- EXERCISE -
Print the listing below a second time, exactly, and omit its images.

[Start of Attachment]

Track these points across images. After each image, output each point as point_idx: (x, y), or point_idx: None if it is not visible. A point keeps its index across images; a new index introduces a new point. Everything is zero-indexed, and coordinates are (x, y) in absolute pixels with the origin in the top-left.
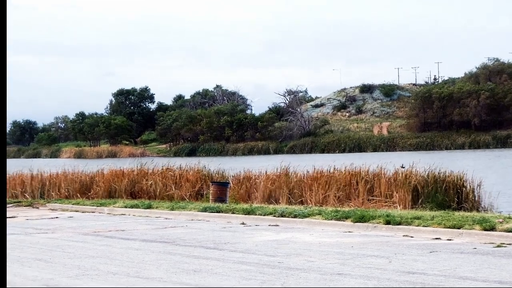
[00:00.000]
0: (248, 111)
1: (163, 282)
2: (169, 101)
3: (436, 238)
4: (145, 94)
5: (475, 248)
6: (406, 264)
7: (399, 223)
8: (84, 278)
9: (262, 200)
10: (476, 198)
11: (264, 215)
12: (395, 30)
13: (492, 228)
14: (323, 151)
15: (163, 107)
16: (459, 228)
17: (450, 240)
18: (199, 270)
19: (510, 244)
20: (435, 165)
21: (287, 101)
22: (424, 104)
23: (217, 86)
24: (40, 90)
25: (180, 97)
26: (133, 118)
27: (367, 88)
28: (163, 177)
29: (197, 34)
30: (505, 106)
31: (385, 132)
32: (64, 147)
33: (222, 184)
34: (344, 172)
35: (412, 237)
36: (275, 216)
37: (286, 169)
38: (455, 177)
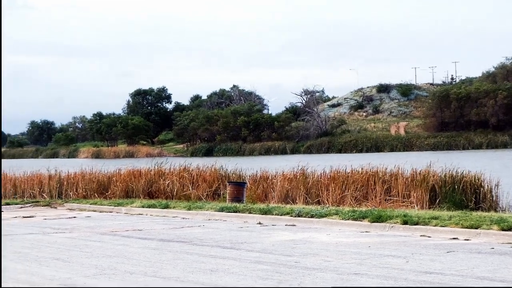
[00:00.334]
0: (265, 111)
1: (180, 282)
2: (186, 101)
3: (454, 238)
4: (162, 94)
5: (493, 248)
6: (423, 264)
7: (417, 223)
8: (101, 277)
9: (279, 200)
10: (494, 198)
11: (281, 215)
12: (412, 30)
13: (510, 228)
14: (340, 151)
15: (180, 107)
16: (476, 228)
17: (468, 240)
18: (216, 270)
19: None
20: (453, 165)
21: (304, 101)
22: (442, 103)
23: (234, 86)
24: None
25: (197, 97)
26: (150, 118)
27: (384, 88)
28: (180, 177)
29: (214, 34)
30: None
31: (402, 132)
32: (82, 147)
33: (239, 184)
34: (361, 172)
35: (429, 237)
36: (292, 216)
37: (303, 169)
38: (473, 177)
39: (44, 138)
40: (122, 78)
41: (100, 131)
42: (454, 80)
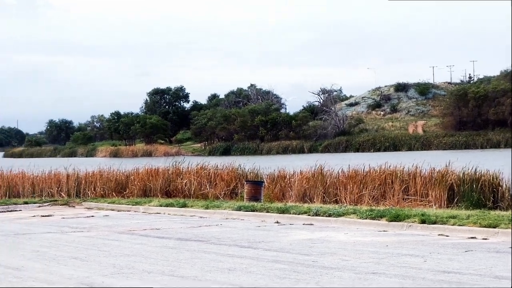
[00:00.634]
0: (283, 110)
1: (197, 281)
2: (204, 100)
3: (472, 237)
4: (180, 94)
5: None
6: (441, 263)
7: (434, 222)
8: (119, 276)
9: (297, 199)
10: None
11: (299, 214)
12: (430, 29)
13: None
14: (357, 150)
15: (198, 106)
16: (494, 227)
17: (486, 239)
18: (233, 269)
19: None
20: (471, 163)
21: (321, 100)
22: (459, 102)
23: (251, 85)
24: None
25: (214, 96)
26: (168, 117)
27: (402, 87)
28: (197, 176)
29: (232, 34)
30: None
31: (420, 131)
32: (100, 146)
33: (256, 183)
34: (379, 171)
35: (447, 236)
36: (309, 215)
37: (320, 168)
38: (491, 176)
39: (62, 137)
40: (140, 77)
41: (118, 130)
42: (472, 79)
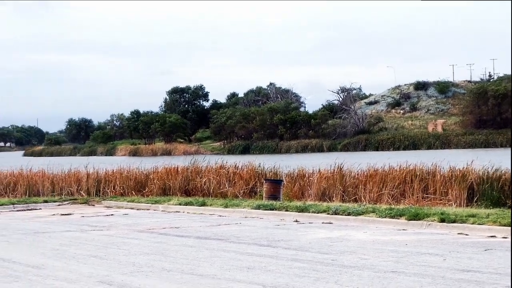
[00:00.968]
0: (302, 109)
1: (217, 279)
2: (223, 99)
3: (491, 236)
4: (199, 92)
5: None
6: (460, 262)
7: (454, 221)
8: (138, 274)
9: (316, 198)
10: None
11: (318, 213)
12: (450, 27)
13: None
14: (377, 148)
15: (217, 105)
16: None
17: (506, 238)
18: (252, 267)
19: None
20: (491, 162)
21: (340, 98)
22: (479, 101)
23: (270, 84)
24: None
25: (234, 95)
26: (187, 116)
27: (421, 85)
28: (217, 174)
29: (252, 33)
30: None
31: (439, 129)
32: (119, 145)
33: (275, 182)
34: (398, 170)
35: (467, 235)
36: (328, 213)
37: (340, 166)
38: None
39: (82, 136)
40: (160, 76)
41: (137, 129)
42: (492, 77)
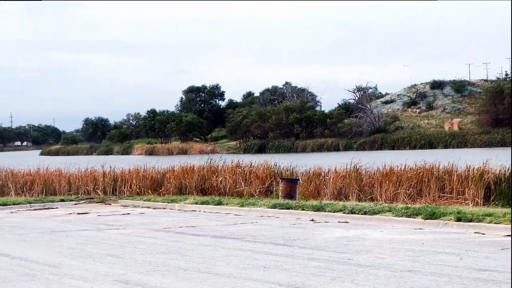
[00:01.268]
0: (318, 108)
1: (233, 278)
2: (239, 98)
3: (508, 235)
4: (215, 92)
5: None
6: (477, 261)
7: (470, 220)
8: (155, 273)
9: (332, 197)
10: None
11: (334, 212)
12: (465, 26)
13: None
14: (393, 147)
15: (233, 104)
16: None
17: None
18: (268, 266)
19: None
20: (507, 162)
21: (356, 97)
22: (495, 99)
23: (286, 83)
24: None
25: (249, 94)
26: (203, 115)
27: (437, 84)
28: (232, 173)
29: (267, 32)
30: None
31: (456, 128)
32: (136, 144)
33: (291, 181)
34: (415, 169)
35: (483, 234)
36: (344, 213)
37: (356, 165)
38: None
39: (98, 135)
40: (176, 75)
41: (153, 128)
42: (508, 76)
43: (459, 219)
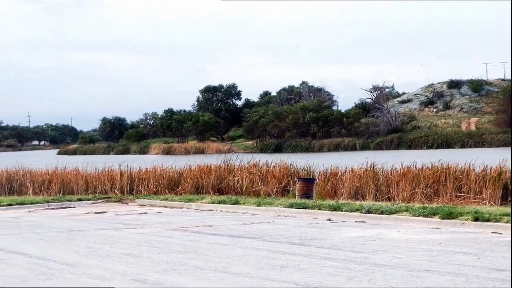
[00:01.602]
0: (334, 107)
1: (250, 278)
2: (255, 97)
3: None
4: (232, 91)
5: None
6: (494, 261)
7: (488, 220)
8: (172, 273)
9: (349, 196)
10: None
11: (351, 212)
12: (483, 25)
13: None
14: (410, 147)
15: (249, 104)
16: None
17: None
18: (285, 266)
19: None
20: None
21: (373, 96)
22: None
23: (303, 82)
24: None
25: (266, 93)
26: (220, 114)
27: (455, 84)
28: (249, 173)
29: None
30: None
31: (473, 128)
32: (153, 143)
33: (308, 180)
34: (432, 169)
35: (501, 234)
36: (361, 212)
37: (372, 165)
38: None
39: (115, 134)
40: (193, 75)
41: (170, 128)
42: None
43: (476, 219)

[End of Attachment]

- RESULT -
Track these points across images. After each image, output each point as point_idx: (x, y), or point_idx: None if it is not visible. A point keeps its index across images; a new index introduces a new point. Everything is zero-indexed, and coordinates are (x, y) in absolute pixels with the origin in the top-left.
[00:00.000]
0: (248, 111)
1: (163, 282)
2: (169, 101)
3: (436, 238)
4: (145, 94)
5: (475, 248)
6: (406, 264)
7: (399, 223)
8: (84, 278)
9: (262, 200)
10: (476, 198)
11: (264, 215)
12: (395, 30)
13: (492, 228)
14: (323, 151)
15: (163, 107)
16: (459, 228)
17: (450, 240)
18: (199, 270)
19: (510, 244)
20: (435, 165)
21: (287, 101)
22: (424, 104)
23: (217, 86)
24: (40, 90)
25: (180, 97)
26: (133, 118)
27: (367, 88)
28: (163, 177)
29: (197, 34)
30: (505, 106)
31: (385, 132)
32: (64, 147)
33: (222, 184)
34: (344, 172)
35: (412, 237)
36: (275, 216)
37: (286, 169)
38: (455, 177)
[00:00.334]
0: (265, 111)
1: (180, 282)
2: (186, 101)
3: (454, 238)
4: (162, 94)
5: (493, 248)
6: (423, 264)
7: (417, 223)
8: (101, 277)
9: (279, 200)
10: (494, 198)
11: (281, 215)
12: (412, 30)
13: (510, 228)
14: (340, 151)
15: (180, 107)
16: (476, 228)
17: (468, 240)
18: (216, 270)
19: None
20: (453, 165)
21: (304, 101)
22: (442, 103)
23: (234, 86)
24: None
25: (197, 97)
26: (150, 118)
27: (384, 88)
28: (180, 177)
29: (214, 34)
30: None
31: (402, 132)
32: (82, 147)
33: (239, 184)
34: (361, 172)
35: (429, 237)
36: (292, 216)
37: (303, 169)
38: (473, 177)
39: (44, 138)
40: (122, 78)
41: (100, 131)
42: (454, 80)
[00:00.634]
0: (283, 110)
1: (197, 281)
2: (204, 100)
3: (472, 237)
4: (180, 94)
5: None
6: (441, 263)
7: (434, 222)
8: (119, 276)
9: (297, 199)
10: None
11: (299, 214)
12: (430, 29)
13: None
14: (357, 150)
15: (198, 106)
16: (494, 227)
17: (486, 239)
18: (233, 269)
19: None
20: (471, 163)
21: (321, 100)
22: (459, 102)
23: (251, 85)
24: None
25: (214, 96)
26: (168, 117)
27: (402, 87)
28: (197, 176)
29: (232, 34)
30: None
31: (420, 131)
32: (100, 146)
33: (256, 183)
34: (379, 171)
35: (447, 236)
36: (309, 215)
37: (320, 168)
38: (491, 176)
39: (62, 137)
40: (140, 77)
41: (118, 130)
42: (472, 79)
[00:00.968]
0: (302, 109)
1: (217, 279)
2: (223, 99)
3: (491, 236)
4: (199, 92)
5: None
6: (460, 262)
7: (454, 221)
8: (138, 274)
9: (316, 198)
10: None
11: (318, 213)
12: (450, 27)
13: None
14: (377, 148)
15: (217, 105)
16: None
17: (506, 238)
18: (252, 267)
19: None
20: (491, 162)
21: (340, 98)
22: (479, 101)
23: (270, 84)
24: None
25: (234, 95)
26: (187, 116)
27: (421, 85)
28: (217, 174)
29: (252, 33)
30: None
31: (439, 129)
32: (119, 145)
33: (275, 182)
34: (398, 170)
35: (467, 235)
36: (328, 213)
37: (340, 166)
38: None
39: (82, 136)
40: (160, 76)
41: (137, 129)
42: (492, 77)
[00:01.268]
0: (318, 108)
1: (233, 278)
2: (239, 98)
3: (508, 235)
4: (215, 92)
5: None
6: (477, 261)
7: (470, 220)
8: (155, 273)
9: (332, 197)
10: None
11: (334, 212)
12: (465, 26)
13: None
14: (393, 147)
15: (233, 104)
16: None
17: None
18: (268, 266)
19: None
20: (507, 162)
21: (356, 97)
22: (495, 99)
23: (286, 83)
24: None
25: (249, 94)
26: (203, 115)
27: (437, 84)
28: (232, 173)
29: (267, 32)
30: None
31: (456, 128)
32: (136, 144)
33: (291, 181)
34: (415, 169)
35: (483, 234)
36: (344, 213)
37: (356, 165)
38: None
39: (98, 135)
40: (176, 75)
41: (153, 128)
42: (508, 76)
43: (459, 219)
[00:01.602]
0: (334, 107)
1: (250, 278)
2: (255, 97)
3: None
4: (232, 91)
5: None
6: (494, 261)
7: (488, 220)
8: (172, 273)
9: (349, 196)
10: None
11: (351, 212)
12: (483, 25)
13: None
14: (410, 147)
15: (249, 104)
16: None
17: None
18: (285, 266)
19: None
20: None
21: (373, 96)
22: None
23: (303, 82)
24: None
25: (266, 93)
26: (220, 114)
27: (455, 84)
28: (249, 173)
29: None
30: None
31: (473, 128)
32: (153, 143)
33: (308, 180)
34: (432, 169)
35: (501, 234)
36: (361, 212)
37: (372, 165)
38: None
39: (115, 134)
40: (193, 75)
41: (170, 128)
42: None
43: (476, 219)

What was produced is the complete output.